一方、前者は何の意味があるのか全く分からない。
少なくとも今回のコロナウィルス肺炎対策になにができるかといえば、無力だ。
思いつきでどうにかなるものでもないし、良い法律ならすぐに国会だって通っている。
即効性でいえば国会の問題では無く、国会に上げるまでの事務手続きが長すぎるほうが問題だろう。
それは今回の緊急事態宣言に関わる特別措置法でも明らかで、ほとんど変更点がなく、野党全面協力でも一週間近くかかっている。
むしろ野党議員のほうがやきもきしている声すら聞こえてくるぐらいだ。

それよりも、事前に予想をしてちゃんと法律を作っておくことが必要だ。
MERSの反省を踏まえて、年月をかけて法律を作っていたのが、今役立っている。
それは間違いなく民主党政権の功績である。

問題の多い法律じゃないか、という批判ももちろんあるが、それならなぜ長期安倍政権の中で見直し改定をしなかったのか。
東日本大震災に対しても、きちんと反省に基づいた法律を作るべきだったが、なにかやったのだろうか。
その責任がはるかに強く問われるべきである。
(いうまでもないが、震災は民主党政権の時に発生したが、その間は事態収拾時期であって法制化は不可能だ)
自民党政権としてもMERSの前のSARSの反省を踏まえて法制化をなにかしたのか、という責任論もある。
なにもしないほうがはるかに責任が重い。

今回のこの事態においても収束したら、直ちにプロセスを検証・論議をして制度作り、法律作りをする、それが極めて重要である。

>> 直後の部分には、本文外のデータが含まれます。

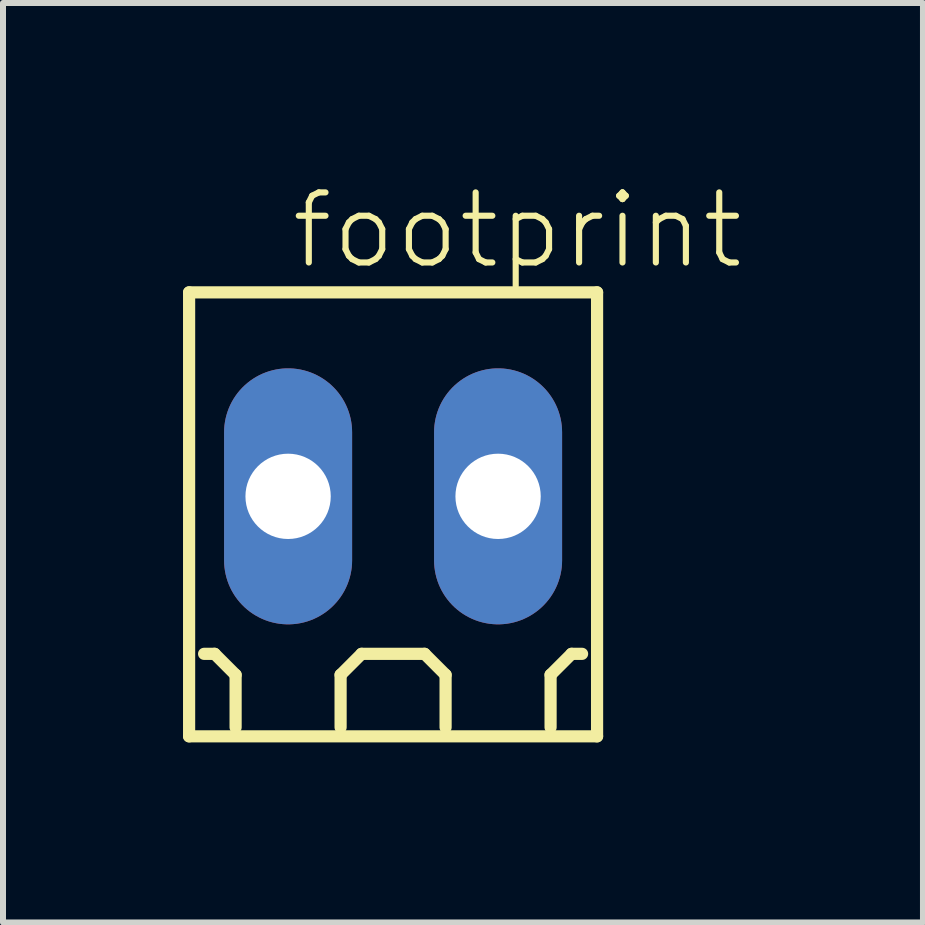
<source format=kicad_pcb>
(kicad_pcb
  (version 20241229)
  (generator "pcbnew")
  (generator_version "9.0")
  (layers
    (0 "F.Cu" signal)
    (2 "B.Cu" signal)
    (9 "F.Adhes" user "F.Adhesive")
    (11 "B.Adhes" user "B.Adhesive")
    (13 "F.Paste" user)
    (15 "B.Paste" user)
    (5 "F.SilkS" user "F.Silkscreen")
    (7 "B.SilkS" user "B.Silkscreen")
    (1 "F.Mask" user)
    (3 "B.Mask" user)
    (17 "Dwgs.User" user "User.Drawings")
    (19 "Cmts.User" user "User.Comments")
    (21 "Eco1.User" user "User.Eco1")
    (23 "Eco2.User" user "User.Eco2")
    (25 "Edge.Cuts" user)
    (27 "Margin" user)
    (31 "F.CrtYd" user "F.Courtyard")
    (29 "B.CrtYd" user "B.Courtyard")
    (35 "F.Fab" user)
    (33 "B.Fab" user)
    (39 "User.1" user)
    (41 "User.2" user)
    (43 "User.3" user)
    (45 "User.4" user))
  (footprint "footprint"
    (layer "F.Cu")
    (at 3.502 5.223)
    (property "Reference" "footprint" (at -1.75 -3.75 0) (layer "F.SilkS") (effects (font (size 1.168 1.168) (thickness 0.102)) (justify left bottom)))
    (fp_line (start -3.4 -3.4) (end 3.4 -3.4) (stroke (width 0.203) (type solid)) (layer "F.SilkS"))
    (fp_line (start -3.4 4) (end -3.4 -3.4) (stroke (width 0.203) (type solid)) (layer "F.SilkS"))
    (fp_line (start -2.975 2.625) (end -3.15 2.625) (stroke (width 0.203) (type solid)) (layer "F.SilkS"))
    (fp_line (start -2.625 2.975) (end -2.975 2.625) (stroke (width 0.203) (type solid)) (layer "F.SilkS"))
    (fp_line (start -2.625 3.85) (end -2.625 2.975) (stroke (width 0.203) (type solid)) (layer "F.SilkS"))
    (fp_line (start -0.875 2.975) (end -0.525 2.625) (stroke (width 0.203) (type solid)) (layer "F.SilkS"))
    (fp_line (start -0.875 3.85) (end -0.875 2.975) (stroke (width 0.203) (type solid)) (layer "F.SilkS"))
    (fp_line (start -0.525 2.625) (end 0.525 2.625) (stroke (width 0.203) (type solid)) (layer "F.SilkS"))
    (fp_line (start 0.525 2.625) (end 0.875 2.975) (stroke (width 0.203) (type solid)) (layer "F.SilkS"))
    (fp_line (start 0.875 2.975) (end 0.875 3.85) (stroke (width 0.203) (type solid)) (layer "F.SilkS"))
    (fp_line (start 2.625 2.975) (end 2.975 2.625) (stroke (width 0.203) (type solid)) (layer "F.SilkS"))
    (fp_line (start 2.625 3.85) (end 2.625 2.975) (stroke (width 0.203) (type solid)) (layer "F.SilkS"))
    (fp_line (start 2.975 2.625) (end 3.15 2.625) (stroke (width 0.203) (type solid)) (layer "F.SilkS"))
    (fp_line (start 3.4 -3.4) (end 3.4 4) (stroke (width 0.203) (type solid)) (layer "F.SilkS"))
    (fp_line (start 3.4 4) (end -3.4 4) (stroke (width 0.203) (type solid)) (layer "F.SilkS"))
    (pad "1" thru_hole oval (at -1.75 0 90) (size 4.267 2.134) (drill 1.422) (layers "*.Cu" "*.Mask"))
    (pad "2" thru_hole oval (at 1.75 0 90) (size 4.267 2.134) (drill 1.422) (layers "*.Cu" "*.Mask")))
  (gr_rect
    (start -3 -3)
    (end 12.334 12.325)
    (stroke (width 0.1) (type default))
    (fill no)
    (layer "Edge.Cuts")))
</source>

そして今回の政府の動きを見ても無策・愚策だらけだし、有識者会議や地方自治体に責任すら投げているように見えてしまう体たらくである。
そのような現状の中で、憲法でだけ「政令に力を持たせる」としても百害あって一利なしとしか見えてこない。
緊急事態措置法でできるはずの「マスクや防護服などの医療器具の統制流通」のやる気すら見えてこない。

「なるほど、緊急事態条項が仮にあれば、現状改善にとても有効なのだな」と今回の事態収拾で、遅くとも反省に基づいた法制化の議論の中でみせていただきたい。
それをしないで改憲議論などできるはずもない。
(若干有効程度では改憲という多大な労力を割くには値しないのは当然だから)

言うまでも無いことだろうが、むしろ足りない文言があるからなおさら論議以前の門前払いである。
緊急事態の中では何が問題になるのかと言えば私権の制限である。
憲法下では「公共の福祉に反さない限り」という文言に相当する部分である。
このことに触れないで何の改憲の意味があるのだろうか。